Doctors fear NSW Health ‘bias’ denies patients relief through medicinal cannabis

Doctors fear NSW Health ‘bias’ denies patients relief through medicinal cannabis
ANNABEL HENNESSY, The Daily Telegraph
December 10, 2017 11:00pm

TERMINALLY ill patients with federal government approval for medical cannabis are still being blocked by NSW Health from obtaining the drug more than a year after it was made legal.

Doctors tell The Daily Telegraph they are fearful NSW Health has “an automatic bias” against medical cannabis and are finding it impossible to have prescriptions approved even after it has been granted by the Therapeutic Goods Administration.

In other cases the approval process is taking so long they say they are worried patients will die before they get access.

The concerns come weeks after former premier Mike Baird told The Daily Telegraph that governments must “move quickly” to ensure patients can use the drug, shown to relieve pain and restore appetite where other medications have failed.

But Blue Mountains GP Teresa Towpik said desperate families were being forced to go to the black market because the approval system was so complicated.

“I can prescribe morphine with the touch of a button, but because of the bias against medical cannabis we have to jump through all these hoops,” she said.

When Dr Towpik tried to prescribe the drug for one patient, she said she was “interrogated” for half an hour by a NSW medical officer.

She said it had a lot of potential for helping patients but most doctors did “not want to be involved” because of the bureaucracy involved.

Eastern Sydney GP Brad McKay said he’d also had several applications rejected and was at the point of “giving up”.

He said NSW Health were trying everything to put doctors off prescribing including warning them their indemnity insurance may not cover medical cannabis.

“It’s a weird situation where they are creating their own rules, Dr McKay said.

“We’ve been told that GPs are welcome to apply but cannot prescribe. Essentially they think GPs are too stupid to prescribe it ourselves.”
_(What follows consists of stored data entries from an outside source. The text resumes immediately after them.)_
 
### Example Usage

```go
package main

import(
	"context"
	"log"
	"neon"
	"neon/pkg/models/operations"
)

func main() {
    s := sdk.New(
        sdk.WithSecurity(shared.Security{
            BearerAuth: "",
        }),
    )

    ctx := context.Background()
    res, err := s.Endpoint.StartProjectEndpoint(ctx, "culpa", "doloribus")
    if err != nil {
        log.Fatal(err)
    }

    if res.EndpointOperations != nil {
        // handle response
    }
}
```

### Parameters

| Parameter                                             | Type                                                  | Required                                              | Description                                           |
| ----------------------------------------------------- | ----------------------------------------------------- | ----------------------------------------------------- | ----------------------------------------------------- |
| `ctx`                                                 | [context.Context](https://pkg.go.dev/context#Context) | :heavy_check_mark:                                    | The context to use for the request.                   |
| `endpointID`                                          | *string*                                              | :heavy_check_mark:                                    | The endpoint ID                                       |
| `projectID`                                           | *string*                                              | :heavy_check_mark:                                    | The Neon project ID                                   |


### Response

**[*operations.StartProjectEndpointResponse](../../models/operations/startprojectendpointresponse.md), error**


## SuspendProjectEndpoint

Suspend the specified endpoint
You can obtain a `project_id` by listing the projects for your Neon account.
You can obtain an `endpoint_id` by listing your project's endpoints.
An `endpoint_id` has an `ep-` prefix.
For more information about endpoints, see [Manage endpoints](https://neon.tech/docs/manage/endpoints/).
Dr McKay told of one patient whose application was held up so long by both the TGA and NSW Health they had only been able to gain access to the drug in the final week of their chemotherapy.

Lex McLean has been fighting for his wife Kathy to get access to the drug since the start of the year. The 69-year-old suffers from Lewy Body and Parkinson’s disease and is so sick she can no longer feed or wash herself.
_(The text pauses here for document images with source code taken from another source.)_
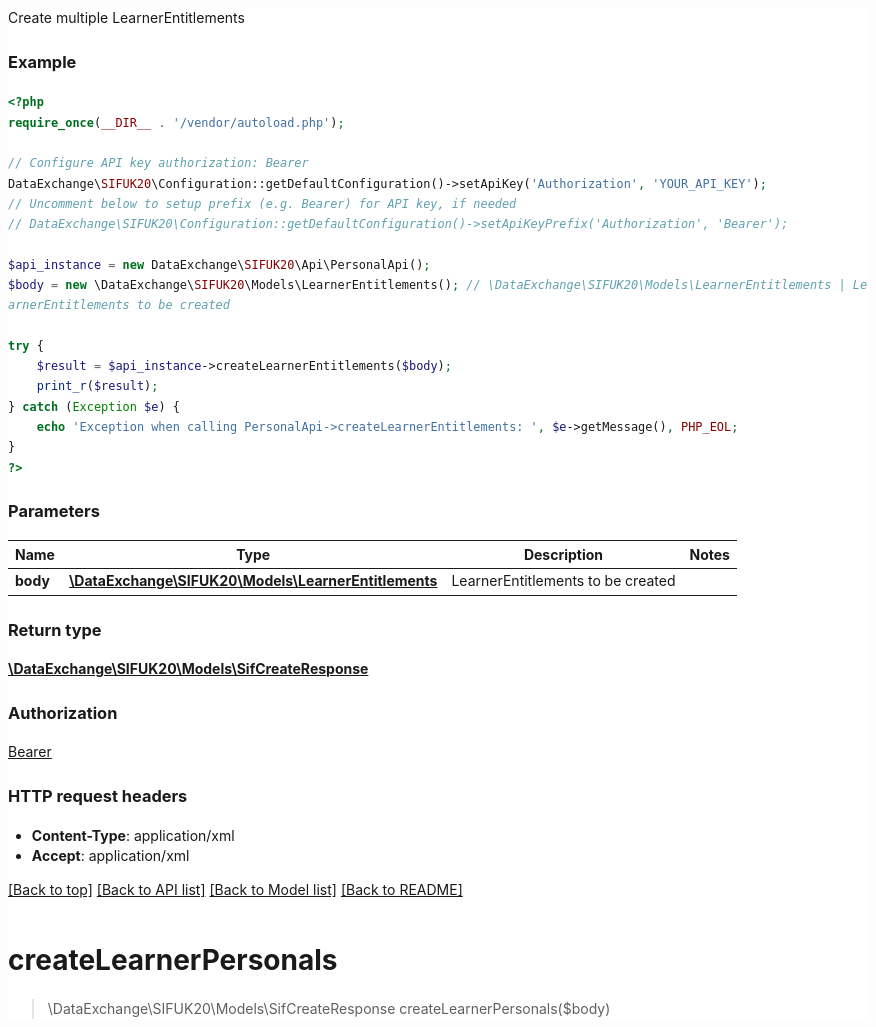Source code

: Create multiple LearnerEntitlements

### Example
```php
<?php
require_once(__DIR__ . '/vendor/autoload.php');

// Configure API key authorization: Bearer
DataExchange\SIFUK20\Configuration::getDefaultConfiguration()->setApiKey('Authorization', 'YOUR_API_KEY');
// Uncomment below to setup prefix (e.g. Bearer) for API key, if needed
// DataExchange\SIFUK20\Configuration::getDefaultConfiguration()->setApiKeyPrefix('Authorization', 'Bearer');

$api_instance = new DataExchange\SIFUK20\Api\PersonalApi();
$body = new \DataExchange\SIFUK20\Models\LearnerEntitlements(); // \DataExchange\SIFUK20\Models\LearnerEntitlements | LearnerEntitlements to be created

try {
    $result = $api_instance->createLearnerEntitlements($body);
    print_r($result);
} catch (Exception $e) {
    echo 'Exception when calling PersonalApi->createLearnerEntitlements: ', $e->getMessage(), PHP_EOL;
}
?>
```

### Parameters

Name | Type | Description  | Notes
------------- | ------------- | ------------- | -------------
 **body** | [**\DataExchange\SIFUK20\Models\LearnerEntitlements**](../Model/\DataExchange\SIFUK20\Models\LearnerEntitlements.md)| LearnerEntitlements to be created |

### Return type

[**\DataExchange\SIFUK20\Models\SifCreateResponse**](../Model/SifCreateResponse.md)

### Authorization

[Bearer](../../README.md#Bearer)

### HTTP request headers

 - **Content-Type**: application/xml
 - **Accept**: application/xml

[[Back to top]](#) [[Back to API list]](../../README.md#documentation-for-api-endpoints) [[Back to Model list]](../../README.md#documentation-for-models) [[Back to README]](../../README.md)

# **createLearnerPersonals**
> \DataExchange\SIFUK20\Models\SifCreateResponse createLearnerPersonals($body)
Ms McLean’s GP, Dr Towpik, has applied for medical cannabis and has the backing of a neurologist but despite two TGA approvals it has been blocked by NSW Health on the grounds there was not enough “clinical evidence” to prove the drug could help her.

Dr Towpik said she had spent “hours and hours” trying to argue the McLeans case.
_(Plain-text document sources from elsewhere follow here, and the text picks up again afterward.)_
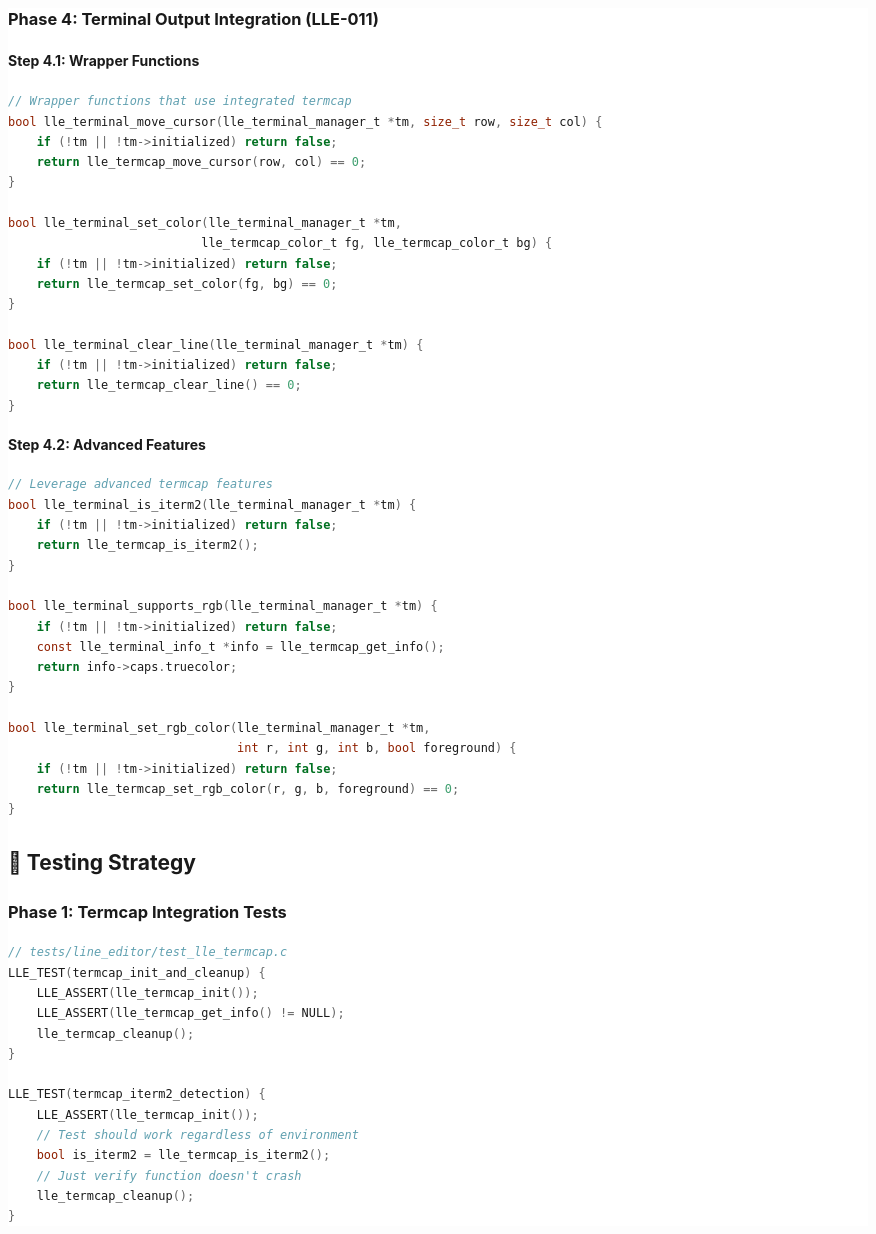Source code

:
 ```c
```

### **Phase 4: Terminal Output Integration (LLE-011)**

#### **Step 4.1: Wrapper Functions**
```c
// Wrapper functions that use integrated termcap
bool lle_terminal_move_cursor(lle_terminal_manager_t *tm, size_t row, size_t col) {
    if (!tm || !tm->initialized) return false;
    return lle_termcap_move_cursor(row, col) == 0;
}

bool lle_terminal_set_color(lle_terminal_manager_t *tm, 
                           lle_termcap_color_t fg, lle_termcap_color_t bg) {
    if (!tm || !tm->initialized) return false;
    return lle_termcap_set_color(fg, bg) == 0;
}

bool lle_terminal_clear_line(lle_terminal_manager_t *tm) {
    if (!tm || !tm->initialized) return false;
    return lle_termcap_clear_line() == 0;
}
```

#### **Step 4.2: Advanced Features**
```c
// Leverage advanced termcap features
bool lle_terminal_is_iterm2(lle_terminal_manager_t *tm) {
    if (!tm || !tm->initialized) return false;
    return lle_termcap_is_iterm2();
}

bool lle_terminal_supports_rgb(lle_terminal_manager_t *tm) {
    if (!tm || !tm->initialized) return false;
    const lle_terminal_info_t *info = lle_termcap_get_info();
    return info->caps.truecolor;
}

bool lle_terminal_set_rgb_color(lle_terminal_manager_t *tm, 
                                int r, int g, int b, bool foreground) {
    if (!tm || !tm->initialized) return false;
    return lle_termcap_set_rgb_color(r, g, b, foreground) == 0;
}
```

## 🧪 Testing Strategy

### **Phase 1: Termcap Integration Tests**
```c
// tests/line_editor/test_lle_termcap.c
LLE_TEST(termcap_init_and_cleanup) {
    LLE_ASSERT(lle_termcap_init());
    LLE_ASSERT(lle_termcap_get_info() != NULL);
    lle_termcap_cleanup();
}

LLE_TEST(termcap_iterm2_detection) {
    LLE_ASSERT(lle_termcap_init());
    // Test should work regardless of environment
    bool is_iterm2 = lle_termcap_is_iterm2();
    // Just verify function doesn't crash
    lle_termcap_cleanup();
}
```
“I’m at the point where I don’t know what to do and am looking at going to the black market if there is no option,” Mr McLean said.

Kathy McLean, 69
Photo: Kathy McLean, 69, with her granddaughter Brooke, 10.

Daughter Kirsten Graham said obtaining the drug was so difficult, it “might as well be illegal”.

“The real heartache for us is the time it’s taking,” she said. “We’re wondering if it will be too late. We know the risks and are willing to be the trial ... to have it blocked is devastating.”

Medical Organic Cannabis Australia director Alessandro Sorbello is developing techniques in the production and cultivation of medical grade organic marijuana. He said the company had also been held up by red tape during the licensing process.

Mr Sorbello said Australia was falling behind other countries.

“Given our good reputation and climate we have the potential to be a leader in the field,” he said.

“The evidence that medical cannabis works is there, it’s just ignorance and fear holding us back.”

A NSW Health spokesman said there had been 64 applications to use medical cannabis since it was legalised, of which 55 had been granted. It is estimated there are about 100,000 patients sourcing it on the black market.

Terminally ill to get faster access to cannabis

Health Minister Brad Hazzard, however, said the government had just announced a $6 million hotline to help advise doctors.

He said he was “very enthusiastic” about medical cannabis but policy was “a balancing act” and long-term effects were not yet known.

When asked if he thought NSW Health has a “bias” against medical cannabis, Mr Hazzard said traditionally the medical community “as a whole” had not been in favour.